EXERCISE INPUT:

Segment Open

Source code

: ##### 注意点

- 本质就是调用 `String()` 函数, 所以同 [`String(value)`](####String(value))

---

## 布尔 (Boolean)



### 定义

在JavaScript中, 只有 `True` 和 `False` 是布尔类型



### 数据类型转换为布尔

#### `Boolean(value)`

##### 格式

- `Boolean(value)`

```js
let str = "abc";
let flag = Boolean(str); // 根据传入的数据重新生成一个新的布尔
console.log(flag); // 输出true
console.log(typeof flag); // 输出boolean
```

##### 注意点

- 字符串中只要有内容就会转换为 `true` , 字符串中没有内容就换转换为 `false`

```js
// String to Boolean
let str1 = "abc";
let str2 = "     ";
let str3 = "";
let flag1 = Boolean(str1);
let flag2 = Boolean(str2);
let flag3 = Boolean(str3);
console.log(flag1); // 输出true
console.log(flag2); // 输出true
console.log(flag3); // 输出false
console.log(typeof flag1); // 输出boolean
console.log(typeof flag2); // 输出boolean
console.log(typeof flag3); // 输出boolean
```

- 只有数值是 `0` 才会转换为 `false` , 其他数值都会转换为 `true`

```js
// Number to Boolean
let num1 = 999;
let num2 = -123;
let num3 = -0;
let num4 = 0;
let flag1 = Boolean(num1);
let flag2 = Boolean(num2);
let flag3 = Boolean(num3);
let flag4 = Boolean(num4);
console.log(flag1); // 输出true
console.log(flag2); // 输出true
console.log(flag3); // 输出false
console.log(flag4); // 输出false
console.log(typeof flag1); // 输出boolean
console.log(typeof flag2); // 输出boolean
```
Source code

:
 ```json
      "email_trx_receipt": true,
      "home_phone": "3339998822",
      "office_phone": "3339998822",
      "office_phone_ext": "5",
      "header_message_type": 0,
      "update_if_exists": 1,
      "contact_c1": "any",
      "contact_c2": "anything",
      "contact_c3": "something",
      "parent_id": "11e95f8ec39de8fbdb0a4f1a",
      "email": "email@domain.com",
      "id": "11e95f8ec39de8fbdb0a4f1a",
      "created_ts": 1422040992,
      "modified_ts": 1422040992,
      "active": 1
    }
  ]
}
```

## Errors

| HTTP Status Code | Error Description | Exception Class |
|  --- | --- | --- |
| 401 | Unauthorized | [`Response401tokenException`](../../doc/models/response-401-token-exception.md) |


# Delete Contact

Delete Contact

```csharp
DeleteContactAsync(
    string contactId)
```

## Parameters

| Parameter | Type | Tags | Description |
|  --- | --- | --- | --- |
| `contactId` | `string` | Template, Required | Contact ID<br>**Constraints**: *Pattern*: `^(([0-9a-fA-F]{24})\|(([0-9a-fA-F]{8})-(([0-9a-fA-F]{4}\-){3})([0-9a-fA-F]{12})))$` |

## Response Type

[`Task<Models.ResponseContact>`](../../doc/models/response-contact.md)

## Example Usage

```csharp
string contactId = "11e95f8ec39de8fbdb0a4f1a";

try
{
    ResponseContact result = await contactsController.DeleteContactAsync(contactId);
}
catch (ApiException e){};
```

Segment Closed

DESCRIPTION OF THE TASK:
Using the material above, print every entry exactly as written.

RESULT:
Source code

: ##### 注意点

- 本质就是调用 `String()` 函数, 所以同 [`String(value)`](####String(value))

---

## 布尔 (Boolean)



### 定义

在JavaScript中, 只有 `True` 和 `False` 是布尔类型



### 数据类型转换为布尔

#### `Boolean(value)`

##### 格式

- `Boolean(value)`

```js
let str = "abc";
let flag = Boolean(str); // 根据传入的数据重新生成一个新的布尔
console.log(flag); // 输出true
console.log(typeof flag); // 输出boolean
```

##### 注意点

- 字符串中只要有内容就会转换为 `true` , 字符串中没有内容就换转换为 `false`

```js
// String to Boolean
let str1 = "abc";
let str2 = "     ";
let str3 = "";
let flag1 = Boolean(str1);
let flag2 = Boolean(str2);
let flag3 = Boolean(str3);
console.log(flag1); // 输出true
console.log(flag2); // 输出true
console.log(flag3); // 输出false
console.log(typeof flag1); // 输出boolean
console.log(typeof flag2); // 输出boolean
console.log(typeof flag3); // 输出boolean
```

- 只有数值是 `0` 才会转换为 `false` , 其他数值都会转换为 `true`

```js
// Number to Boolean
let num1 = 999;
let num2 = -123;
let num3 = -0;
let num4 = 0;
let flag1 = Boolean(num1);
let flag2 = Boolean(num2);
let flag3 = Boolean(num3);
let flag4 = Boolean(num4);
console.log(flag1); // 输出true
console.log(flag2); // 输出true
console.log(flag3); // 输出false
console.log(flag4); // 输出false
console.log(typeof flag1); // 输出boolean
console.log(typeof flag2); // 输出boolean
```
Source code

:
 ```json
      "email_trx_receipt": true,
      "home_phone": "3339998822",
      "office_phone": "3339998822",
      "office_phone_ext": "5",
      "header_message_type": 0,
      "update_if_exists": 1,
      "contact_c1": "any",
      "contact_c2": "anything",
      "contact_c3": "something",
      "parent_id": "11e95f8ec39de8fbdb0a4f1a",
      "email": "email@domain.com",
      "id": "11e95f8ec39de8fbdb0a4f1a",
      "created_ts": 1422040992,
      "modified_ts": 1422040992,
      "active": 1
    }
  ]
}
```

## Errors

| HTTP Status Code | Error Description | Exception Class |
|  --- | --- | --- |
| 401 | Unauthorized | [`Response401tokenException`](../../doc/models/response-401-token-exception.md) |


# Delete Contact

Delete Contact

```csharp
DeleteContactAsync(
    string contactId)
```

## Parameters

| Parameter | Type | Tags | Description |
|  --- | --- | --- | --- |
| `contactId` | `string` | Template, Required | Contact ID<br>**Constraints**: *Pattern*: `^(([0-9a-fA-F]{24})\|(([0-9a-fA-F]{8})-(([0-9a-fA-F]{4}\-){3})([0-9a-fA-F]{12})))$` |

## Response Type

[`Task<Models.ResponseContact>`](../../doc/models/response-contact.md)

## Example Usage

```csharp
string contactId = "11e95f8ec39de8fbdb0a4f1a";

try
{
    ResponseContact result = await contactsController.DeleteContactAsync(contactId);
}
catch (ApiException e){};
```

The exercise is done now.